I went to school, obediently following their orders but thinking, “my parents are the weirdest, most cruel humans ever to live.” Being 16, I of course thought that. Plus, given that, when my appendix ruptured at age 11, they didn’t take me to the hospital for three days, never even got me the promised sorry-we-almost-killed-you-this-will-make-it-all-better pony and instead got me some cheap opal bracelet from the jewelry counter at the store Best, I knew for a fact that they were actually somewhat weird and cruel; and now that I didn’t trust them, at least with my life, I didn’t think in any way that my mom could be right. Yet, doubt did begin to seep into my mind.

Was the Red Cross just a business? Wasn’t it a charity, a non-profit of great hope for humanity in an evil world?

Three years later, when I was living and working in NYC, I found myself sitting very uncomfortably in the gazillion dollar apartment of a blood broker. My boss at the time, who was 10 years older than me, was his friend and invited me to this guy’s party. MY friends rented apartments in Mt. Holly and had posters of the band Hole up on their walls. HER friend sold blood to poor countries. Where did he get the blood? The more I thought about it, while sitting on a black leather sofa with views of Central Park that I’d never see again, I felt more and more uncomfortable, and remembered what my mom had said all those mornings back: “They get their product for free…”

It gets worse.

Not long after I met the wealthy blood broker, I was working at a high-end furniture store in Philadelphia. It was there that I met a client who was an executive at the Red Cross. He bought so much furniture; so much expensive furniture, like sofas that cost 10 grand. Maybe he had SFM (secret family money) or maybe he had an incredible salary at the Red Cross, but the three parts to this story forced me to be very skeptical and all these years later side with my mother—whom I have forgiven for the careless attempt to end my life through neglect and also the cheap bracelet/pony let-down.

This American cultural, nonstop fundraising, donating, charities, wristbands, bumper sticker ribbons, and checkout dollars… it is too much, too thoughtless. The common folks give their money and blood away without asking why or who for. Who is getting rich off of checkout dollars, Joe Corbi’s Pizza, and cancer? Is the world better for it?
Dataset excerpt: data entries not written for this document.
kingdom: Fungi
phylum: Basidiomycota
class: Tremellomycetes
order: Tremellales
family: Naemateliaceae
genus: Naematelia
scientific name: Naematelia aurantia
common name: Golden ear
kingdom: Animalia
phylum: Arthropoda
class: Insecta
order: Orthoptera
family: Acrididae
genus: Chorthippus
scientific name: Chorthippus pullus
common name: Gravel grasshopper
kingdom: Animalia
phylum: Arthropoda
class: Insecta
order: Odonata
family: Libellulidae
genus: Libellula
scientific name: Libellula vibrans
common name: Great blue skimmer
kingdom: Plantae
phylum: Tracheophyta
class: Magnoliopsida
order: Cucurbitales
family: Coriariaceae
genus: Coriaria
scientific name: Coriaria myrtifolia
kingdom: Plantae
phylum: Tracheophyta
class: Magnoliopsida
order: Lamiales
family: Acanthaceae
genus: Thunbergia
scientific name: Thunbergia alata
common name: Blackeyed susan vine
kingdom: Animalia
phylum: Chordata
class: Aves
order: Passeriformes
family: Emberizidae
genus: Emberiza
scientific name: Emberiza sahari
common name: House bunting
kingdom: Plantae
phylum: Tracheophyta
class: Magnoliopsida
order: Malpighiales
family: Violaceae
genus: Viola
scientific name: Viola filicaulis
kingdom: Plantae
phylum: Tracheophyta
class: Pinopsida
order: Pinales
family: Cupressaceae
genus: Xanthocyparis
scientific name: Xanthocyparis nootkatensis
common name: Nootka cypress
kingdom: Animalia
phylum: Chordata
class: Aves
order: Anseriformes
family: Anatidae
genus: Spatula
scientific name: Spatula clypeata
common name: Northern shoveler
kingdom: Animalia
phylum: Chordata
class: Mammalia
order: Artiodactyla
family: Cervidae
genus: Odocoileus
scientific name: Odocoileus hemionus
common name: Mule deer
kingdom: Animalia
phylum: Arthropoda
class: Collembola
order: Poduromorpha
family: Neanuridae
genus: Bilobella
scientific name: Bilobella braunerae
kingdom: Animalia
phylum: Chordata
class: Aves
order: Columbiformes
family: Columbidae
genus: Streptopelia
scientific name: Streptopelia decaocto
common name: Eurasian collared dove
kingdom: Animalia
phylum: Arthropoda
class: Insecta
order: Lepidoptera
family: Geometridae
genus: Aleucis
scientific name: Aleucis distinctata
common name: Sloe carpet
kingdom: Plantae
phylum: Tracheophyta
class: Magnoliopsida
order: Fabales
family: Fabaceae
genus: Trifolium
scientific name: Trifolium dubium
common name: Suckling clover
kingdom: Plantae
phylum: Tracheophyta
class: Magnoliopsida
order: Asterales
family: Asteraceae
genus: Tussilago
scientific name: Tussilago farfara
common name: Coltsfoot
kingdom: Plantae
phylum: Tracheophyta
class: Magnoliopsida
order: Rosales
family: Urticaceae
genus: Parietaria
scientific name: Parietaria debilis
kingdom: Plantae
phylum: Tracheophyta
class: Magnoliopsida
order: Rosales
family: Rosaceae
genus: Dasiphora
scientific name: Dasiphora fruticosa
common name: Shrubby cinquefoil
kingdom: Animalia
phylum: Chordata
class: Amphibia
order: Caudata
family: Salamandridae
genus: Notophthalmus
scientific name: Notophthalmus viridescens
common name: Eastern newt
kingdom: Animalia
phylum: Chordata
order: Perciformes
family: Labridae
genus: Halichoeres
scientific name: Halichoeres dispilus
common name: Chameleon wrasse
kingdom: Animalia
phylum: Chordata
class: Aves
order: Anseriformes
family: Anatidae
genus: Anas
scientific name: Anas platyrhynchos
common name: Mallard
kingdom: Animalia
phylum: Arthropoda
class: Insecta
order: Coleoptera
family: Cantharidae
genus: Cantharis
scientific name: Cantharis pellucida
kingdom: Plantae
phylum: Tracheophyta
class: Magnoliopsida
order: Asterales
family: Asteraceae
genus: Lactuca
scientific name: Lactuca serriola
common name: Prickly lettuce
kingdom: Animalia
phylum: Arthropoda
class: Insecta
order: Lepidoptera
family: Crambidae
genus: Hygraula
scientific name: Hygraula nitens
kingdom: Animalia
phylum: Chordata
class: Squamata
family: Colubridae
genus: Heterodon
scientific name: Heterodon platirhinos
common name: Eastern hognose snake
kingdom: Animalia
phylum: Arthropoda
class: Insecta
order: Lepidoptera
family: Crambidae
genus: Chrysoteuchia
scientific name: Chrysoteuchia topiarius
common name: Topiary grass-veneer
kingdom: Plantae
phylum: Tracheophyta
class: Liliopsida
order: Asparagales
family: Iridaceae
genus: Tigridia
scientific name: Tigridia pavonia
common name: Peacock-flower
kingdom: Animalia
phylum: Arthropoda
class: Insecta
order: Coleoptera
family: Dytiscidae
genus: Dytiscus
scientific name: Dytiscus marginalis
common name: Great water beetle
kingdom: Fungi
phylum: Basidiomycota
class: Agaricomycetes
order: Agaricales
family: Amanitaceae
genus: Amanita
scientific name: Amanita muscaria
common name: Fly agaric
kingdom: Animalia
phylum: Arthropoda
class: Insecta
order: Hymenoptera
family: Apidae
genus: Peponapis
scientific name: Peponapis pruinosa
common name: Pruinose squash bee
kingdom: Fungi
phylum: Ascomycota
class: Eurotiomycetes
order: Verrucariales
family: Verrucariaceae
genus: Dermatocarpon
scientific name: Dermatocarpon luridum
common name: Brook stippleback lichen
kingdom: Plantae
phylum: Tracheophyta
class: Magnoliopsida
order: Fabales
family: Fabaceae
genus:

I certainly don’t know that answer, but I don’t participate in throwing money at anything to make myself feel good or to validate my goodness; and, just like my parents, I am teaching my own children to question donations and not follow the pack. When my daughter came home from her Catholic preschool and asked what the box she got for collecting Lenten donations was for, I told her the truth and prayed that she obediently take the answer back to school with her.

“Lawyers.”

© Mad Question Asking – 2013 All Rights Reserved

2 Responses to “Blood Money”

  1. doctecazoid February 20, 2013 at 2:14 pm #

    http://www.consumer.ftc.gov/features/feature-0011-charity-scams

    I don’t believe all charities are fraudulent by definition. I do believe in thoroughly researching charities before giving them any money.

  2. Charlie Haraway February 20, 2013 at 2:55 pm #

    @doctecazoid – I agree but I don’t think she is saying that. The pivotal line is “The common folks give their money and blood away without asking why or who for”. You are one of the few who does his/her research, my friend. Most give without question thus provding a vast landscape for criminals and scammers to prosper.